___ Data shown
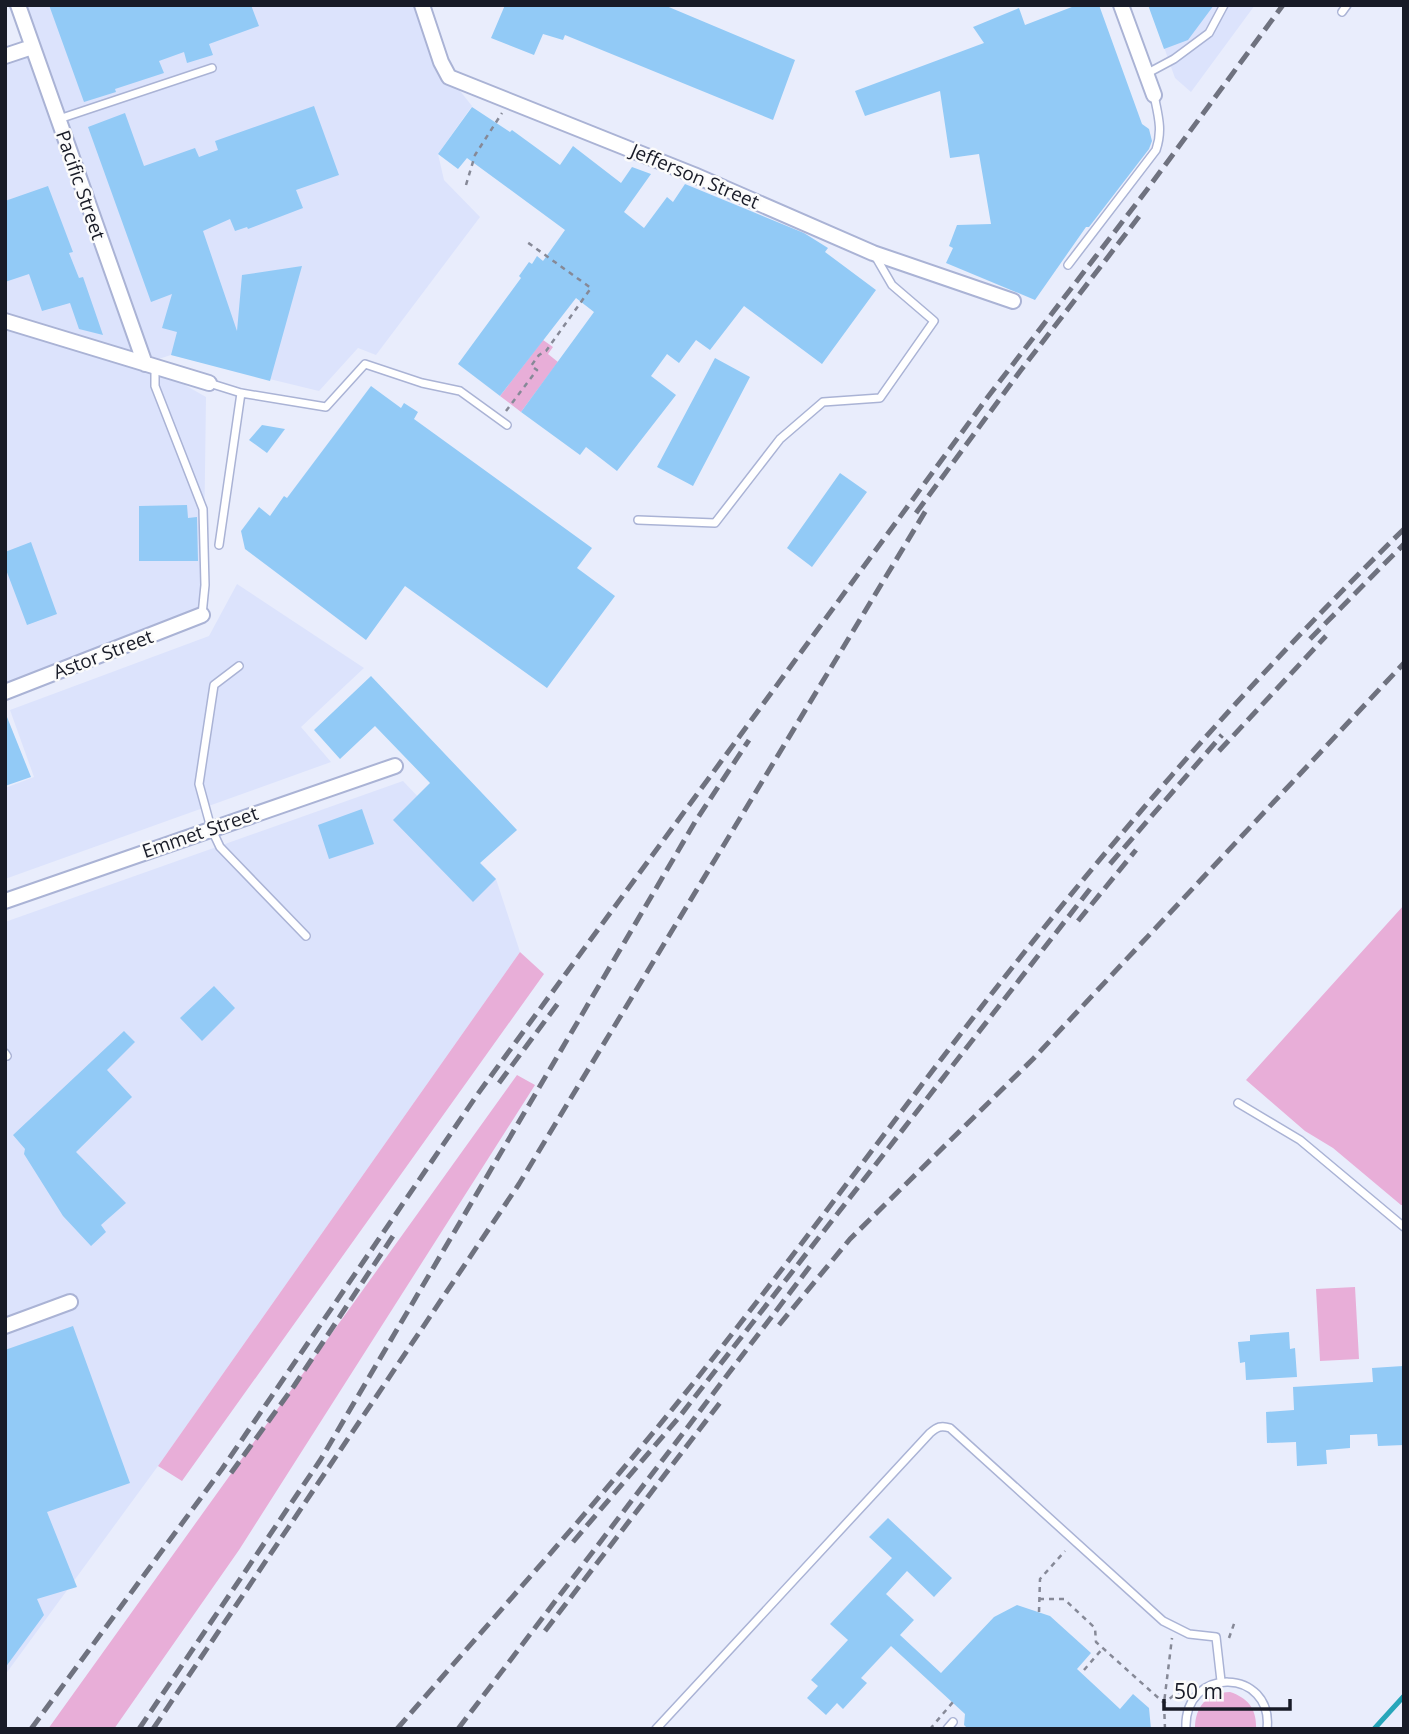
<svg xmlns="http://www.w3.org/2000/svg" width="1409" height="1734" viewBox="0 0 1409 1734" font-family="'Open Sans',sans-serif">
	<style>
		.built { fill: #dce3fc }
		.green { fill: #e8aed8 }
		.lines { fill: none; stroke-linecap: round; stroke-linejoin: round }
		.stream { stroke: #28a6ba; stroke-width: 5 }
		.building { fill: #92caf6 }
		.service-casing { stroke: #aab3d5; stroke-width: 10 }
		.minor-casing { stroke: #aab3d5; stroke-width: 18 }
		.path { stroke: #868997; stroke-width: 2.5; stroke-dasharray: 5 5; stroke-linecap: butt }
		.service { stroke: #fff; stroke-width: 7 }
		.minor { stroke: #fff; stroke-width: 14 }
		.rail { stroke: #6f727f; stroke-width: 5; stroke-dasharray: 14 7; stroke-linecap: butt }
		.labels { text-anchor: middle; dominant-baseline: central; stroke-width: 5; stroke-linejoin: round; paint-order: stroke }
		.street-label { font-size: 19px; fill: #181b27; stroke: #fbfbfb }
	</style>
	<rect width="100%" height="100%" fill="#e9edfc"/>
	<path class="built" d="M18,5H422L449,77L472,106L438,154L444,180L480,217L376,355L358,348L319,391L171,355L146,363L206,397L203,620L5,695V56L32,46Z
		M1149,5H1255L1191,92L1175,78Z
		M237,584L364,668L301,727L331,762L5,879V788L34,777L10,710L209,636Z
		M403,781L496,879L520,952L158,1466L5,1675V922Z"/>
	<path class="green" d="M543,340L553,347L548,354L558,362L521,412L500,396Z
		M1404,905V1205H1401L1333,1148L1305,1131L1246,1080Z
		M520,952L544,974L182,1481L158,1466Z
		M517,1075L535,1085L239,1550L114,1729H48Z
		M1355,1287L1359,1359L1320,1361L1316,1289Z
		M1230,1692C1248,1698 1257,1709 1256,1729H1195C1195,1706 1207,1693 1230,1692Z"/>
	<g class="lines">
		<path class="stream" d="M1374,1729L1404,1696"/>
	</g>
	<path class="building" d="M49,5H251L259,26L209,44L213,55L187,63L184,52L159,61L164,73L115,89L116,92L84,102Z
		M505,5H664L795,60L773,120L565,35L563,40L543,34L534,55L491,38Z
		M1077,5H1099L1142,124L1149,129L1152,141L1149,149L1089,227H1086L1035,300L946,263L953,248L949,246L957,225L991,224L979,154L950,158L940,91L865,116L855,91L984,43L973,27L1019,8L1025,25Z
		M1148,5H1214L1188,40L1164,49Z
		M314,106L339,175L296,190L303,208L248,229L247,227L235,231L230,219L203,231L237,331L242,275L302,266L270,381L171,355L177,332L162,328L172,294L151,302L88,127L125,113L144,166L195,148L199,157L218,150L215,141Z
		M472,107L510,132L512,130L560,165L573,146L621,183L632,167L651,174L624,212L644,228L667,197L673,202L685,184L804,233L828,248L825,252L876,290L822,364L744,306L710,350L696,340L679,363L667,354L651,376L676,395L617,471L586,447L580,455L521,412L594,312L576,298L500,396L458,364L521,278L519,276L529,262L532,264L537,256L543,261L565,230L467,158L458,169L438,154Z
		M48,186L73,252L69,253L79,278L83,277L103,335L79,329L70,303L42,311L29,274L5,282V201Z
		M715,358L750,377L693,486L657,467Z
		M371,386L401,408L404,403L418,412L414,419L592,548L577,568L615,596L547,688L405,586L366,640L245,549L241,531L259,507L270,516L284,496L287,498Z
		M262,425L285,429L267,453L249,440Z
		M840,473L867,492L812,567L787,548Z
		M187,505L188,518L197,517L198,561H139V506Z
		M31,542L57,614L27,625L5,567V552Z
		M371,676L517,830L480,863L496,879L473,902L393,820L430,783L375,726L340,759L314,730Z
		M5,712L31,777L5,786Z
		M362,809L374,844L329,859L318,825Z
		M214,986L235,1008L202,1041L180,1018Z
		M124,1031L135,1042L107,1070L132,1097L76,1152L126,1203L101,1225L106,1232L91,1246L63,1216L24,1154L25,1149L13,1135Z
		M73,1326L130,1483L47,1512L77,1587L37,1599L44,1615L5,1668V1350Z
		M1289,1332L1290,1349L1295,1348L1297,1377L1246,1380L1245,1362L1240,1363L1238,1342L1250,1341V1335Z
		M1403,1366L1404,1445L1378,1446L1377,1434L1350,1435V1448L1326,1450L1327,1464L1297,1466L1296,1442L1267,1443L1266,1412L1294,1410L1293,1387L1373,1382L1372,1368Z
		M888,1518L952,1578L934,1597L907,1571L886,1594L914,1620L900,1635L941,1673L994,1617L1017,1605L1050,1616L1091,1653L1077,1669L1120,1709L1133,1694L1149,1708L1151,1729H968L964,1725L965,1714L891,1646L861,1678L867,1683L843,1709L837,1703L826,1715L807,1698L818,1686L811,1680L848,1640L830,1624L892,1558L869,1537Z"/>
	<g class="lines">
		<defs>
			<path id="service" d="M1342,12L1347,5
				M1146,74L1174,59L1209,33L1224,5
				M59,119L212,68
				M1068,265L1156,150C1163,130 1158,115 1154,95
				M155,368V386L203,509L205,585L202,615
				M209,383L241,393L326,407L365,364L422,383L460,391L507,425
				M638,520L715,523L780,439L823,402L880,398L934,321L892,285L874,254
				M219,545L241,393
				M239,666L214,685L199,784L211,828L220,847L306,936
				M5,1053L7,1056
				M1238,1103L1300,1140L1404,1227
				M656,1729L930,1433C937,1427 941,1425 950,1428L1163,1621L1189,1634L1216,1637L1221,1681
				M947,1729L953,1722
				M1186,1729C1183,1665 1274,1668 1267,1729"/>
			<path id="minor" d="M18,5L145,364
				M422,5L441,62L449,77L694,175L873,253L1013,301
				M1121,5L1154,95
				M5,56L32,47
				M5,321L209,383
				M5,692L202,615
				M5,901L395,766
				M5,1326L70,1302"/>
		</defs>
		<use href="#service" class="service-casing"/>
		<use href="#minor" class="minor-casing"/>
		<path class="path" d="M466,185L475,155L502,113
			M506,411L537,370L531,366L539,355L546,351L591,288L527,242
			M1039,1599H1064L1095,1628L1096,1642L1164,1703L1190,1683
			M1039,1612L1040,1579L1065,1551
			M1229,1638L1235,1621
			M1084,1670L1103,1648
			M930,1729L953,1702
			M1165,1729L1164,1703L1172,1638"/>
		<use href="#service" class="service"/>
		<use href="#minor" class="minor"/>
		<path class="rail" d="M916,513L1021,370L1141,214
			M1310,639L1404,544
			M1219,751L1326,636
			M1110,864L1222,735
			M1078,921L1136,850
			M499,1083L559,1002
			M779,1325L850,1239L1033,1059L1404,663
			M231,1473L294,1386L393,1236
			M573,1542L680,1416L1090,889
			M545,1631L722,1400
			M31,1729L222,1469L477,1095L987,398L1146,191L1283,5
			M139,1729L321,1459L695,822L749,740
			M153,1729L519,1184L928,507
			M397,1729C498,1612 603,1497 699,1376C797,1252 890,1125 986,1001C1115,835 1254,676 1404,529
			M458,1729L814,1261"/>
	</g>
	<g class="labels">
		<g class="street-label">
			<text transform="translate(695 176) rotate(23)">Jefferson Street</text>
			<text transform="translate(81 185) rotate(71)">Pacific Street</text>
			<text transform="translate(103 654) rotate(-21)">Astor Street</text>
			<text transform="translate(200 832) rotate(-19)">Emmet Street</text>
		</g>
	</g>
	<rect width="1409" height="1734" fill="none" stroke="#181b27" stroke-width="14"/>
	<path d="M1164 1699v10h126v-10" fill="none" stroke="#181b27" stroke-width="3.5"/>
	<text x="1174" y="1699" font-size="21" fill="#181b27" stroke="#fbfbfb" stroke-width="5" paint-order="stroke">50 m</text>
</svg>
______
What you have to do: The entire listing is to be printed exactly, with each picture omitted.

Finished exercise:
<svg xmlns="http://www.w3.org/2000/svg" width="1409" height="1734" viewBox="0 0 1409 1734" font-family="'Open Sans',sans-serif">
	<style>
		.built { fill: #dce3fc }
		.green { fill: #e8aed8 }
		.lines { fill: none; stroke-linecap: round; stroke-linejoin: round }
		.stream { stroke: #28a6ba; stroke-width: 5 }
		.building { fill: #92caf6 }
		.service-casing { stroke: #aab3d5; stroke-width: 10 }
		.minor-casing { stroke: #aab3d5; stroke-width: 18 }
		.path { stroke: #868997; stroke-width: 2.5; stroke-dasharray: 5 5; stroke-linecap: butt }
		.service { stroke: #fff; stroke-width: 7 }
		.minor { stroke: #fff; stroke-width: 14 }
		.rail { stroke: #6f727f; stroke-width: 5; stroke-dasharray: 14 7; stroke-linecap: butt }
		.labels { text-anchor: middle; dominant-baseline: central; stroke-width: 5; stroke-linejoin: round; paint-order: stroke }
		.street-label { font-size: 19px; fill: #181b27; stroke: #fbfbfb }
	</style>
	<rect width="100%" height="100%" fill="#e9edfc"/>
	<path class="built" d="M18,5H422L449,77L472,106L438,154L444,180L480,217L376,355L358,348L319,391L171,355L146,363L206,397L203,620L5,695V56L32,46Z
		M1149,5H1255L1191,92L1175,78Z
		M237,584L364,668L301,727L331,762L5,879V788L34,777L10,710L209,636Z
		M403,781L496,879L520,952L158,1466L5,1675V922Z"/>
	<path class="green" d="M543,340L553,347L548,354L558,362L521,412L500,396Z
		M1404,905V1205H1401L1333,1148L1305,1131L1246,1080Z
		M520,952L544,974L182,1481L158,1466Z
		M517,1075L535,1085L239,1550L114,1729H48Z
		M1355,1287L1359,1359L1320,1361L1316,1289Z
		M1230,1692C1248,1698 1257,1709 1256,1729H1195C1195,1706 1207,1693 1230,1692Z"/>
	<g class="lines">
		<path class="stream" d="M1374,1729L1404,1696"/>
	</g>
	<path class="building" d="M49,5H251L259,26L209,44L213,55L187,63L184,52L159,61L164,73L115,89L116,92L84,102Z
		M505,5H664L795,60L773,120L565,35L563,40L543,34L534,55L491,38Z
		M1077,5H1099L1142,124L1149,129L1152,141L1149,149L1089,227H1086L1035,300L946,263L953,248L949,246L957,225L991,224L979,154L950,158L940,91L865,116L855,91L984,43L973,27L1019,8L1025,25Z
		M1148,5H1214L1188,40L1164,49Z
		M314,106L339,175L296,190L303,208L248,229L247,227L235,231L230,219L203,231L237,331L242,275L302,266L270,381L171,355L177,332L162,328L172,294L151,302L88,127L125,113L144,166L195,148L199,157L218,150L215,141Z
		M472,107L510,132L512,130L560,165L573,146L621,183L632,167L651,174L624,212L644,228L667,197L673,202L685,184L804,233L828,248L825,252L876,290L822,364L744,306L710,350L696,340L679,363L667,354L651,376L676,395L617,471L586,447L580,455L521,412L594,312L576,298L500,396L458,364L521,278L519,276L529,262L532,264L537,256L543,261L565,230L467,158L458,169L438,154Z
		M48,186L73,252L69,253L79,278L83,277L103,335L79,329L70,303L42,311L29,274L5,282V201Z
		M715,358L750,377L693,486L657,467Z
		M371,386L401,408L404,403L418,412L414,419L592,548L577,568L615,596L547,688L405,586L366,640L245,549L241,531L259,507L270,516L284,496L287,498Z
		M262,425L285,429L267,453L249,440Z
		M840,473L867,492L812,567L787,548Z
		M187,505L188,518L197,517L198,561H139V506Z
		M31,542L57,614L27,625L5,567V552Z
		M371,676L517,830L480,863L496,879L473,902L393,820L430,783L375,726L340,759L314,730Z
		M5,712L31,777L5,786Z
		M362,809L374,844L329,859L318,825Z
		M214,986L235,1008L202,1041L180,1018Z
		M124,1031L135,1042L107,1070L132,1097L76,1152L126,1203L101,1225L106,1232L91,1246L63,1216L24,1154L25,1149L13,1135Z
		M73,1326L130,1483L47,1512L77,1587L37,1599L44,1615L5,1668V1350Z
		M1289,1332L1290,1349L1295,1348L1297,1377L1246,1380L1245,1362L1240,1363L1238,1342L1250,1341V1335Z
		M1403,1366L1404,1445L1378,1446L1377,1434L1350,1435V1448L1326,1450L1327,1464L1297,1466L1296,1442L1267,1443L1266,1412L1294,1410L1293,1387L1373,1382L1372,1368Z
		M888,1518L952,1578L934,1597L907,1571L886,1594L914,1620L900,1635L941,1673L994,1617L1017,1605L1050,1616L1091,1653L1077,1669L1120,1709L1133,1694L1149,1708L1151,1729H968L964,1725L965,1714L891,1646L861,1678L867,1683L843,1709L837,1703L826,1715L807,1698L818,1686L811,1680L848,1640L830,1624L892,1558L869,1537Z"/>
	<g class="lines">
		<defs>
			<path id="service" d="M1342,12L1347,5
				M1146,74L1174,59L1209,33L1224,5
				M59,119L212,68
				M1068,265L1156,150C1163,130 1158,115 1154,95
				M155,368V386L203,509L205,585L202,615
				M209,383L241,393L326,407L365,364L422,383L460,391L507,425
				M638,520L715,523L780,439L823,402L880,398L934,321L892,285L874,254
				M219,545L241,393
				M239,666L214,685L199,784L211,828L220,847L306,936
				M5,1053L7,1056
				M1238,1103L1300,1140L1404,1227
				M656,1729L930,1433C937,1427 941,1425 950,1428L1163,1621L1189,1634L1216,1637L1221,1681
				M947,1729L953,1722
				M1186,1729C1183,1665 1274,1668 1267,1729"/>
			<path id="minor" d="M18,5L145,364
				M422,5L441,62L449,77L694,175L873,253L1013,301
				M1121,5L1154,95
				M5,56L32,47
				M5,321L209,383
				M5,692L202,615
				M5,901L395,766
				M5,1326L70,1302"/>
		</defs>
		<use href="#service" class="service-casing"/>
		<use href="#minor" class="minor-casing"/>
		<path class="path" d="M466,185L475,155L502,113
			M506,411L537,370L531,366L539,355L546,351L591,288L527,242
			M1039,1599H1064L1095,1628L1096,1642L1164,1703L1190,1683
			M1039,1612L1040,1579L1065,1551
			M1229,1638L1235,1621
			M1084,1670L1103,1648
			M930,1729L953,1702
			M1165,1729L1164,1703L1172,1638"/>
		<use href="#service" class="service"/>
		<use href="#minor" class="minor"/>
		<path class="rail" d="M916,513L1021,370L1141,214
			M1310,639L1404,544
			M1219,751L1326,636
			M1110,864L1222,735
			M1078,921L1136,850
			M499,1083L559,1002
			M779,1325L850,1239L1033,1059L1404,663
			M231,1473L294,1386L393,1236
			M573,1542L680,1416L1090,889
			M545,1631L722,1400
			M31,1729L222,1469L477,1095L987,398L1146,191L1283,5
			M139,1729L321,1459L695,822L749,740
			M153,1729L519,1184L928,507
			M397,1729C498,1612 603,1497 699,1376C797,1252 890,1125 986,1001C1115,835 1254,676 1404,529
			M458,1729L814,1261"/>
	</g>
	<g class="labels">
		<g class="street-label">
			<text transform="translate(695 176) rotate(23)">Jefferson Street</text>
			<text transform="translate(81 185) rotate(71)">Pacific Street</text>
			<text transform="translate(103 654) rotate(-21)">Astor Street</text>
			<text transform="translate(200 832) rotate(-19)">Emmet Street</text>
		</g>
	</g>
	<rect width="1409" height="1734" fill="none" stroke="#181b27" stroke-width="14"/>
	<path d="M1164 1699v10h126v-10" fill="none" stroke="#181b27" stroke-width="3.5"/>
	<text x="1174" y="1699" font-size="21" fill="#181b27" stroke="#fbfbfb" stroke-width="5" paint-order="stroke">50 m</text>
</svg>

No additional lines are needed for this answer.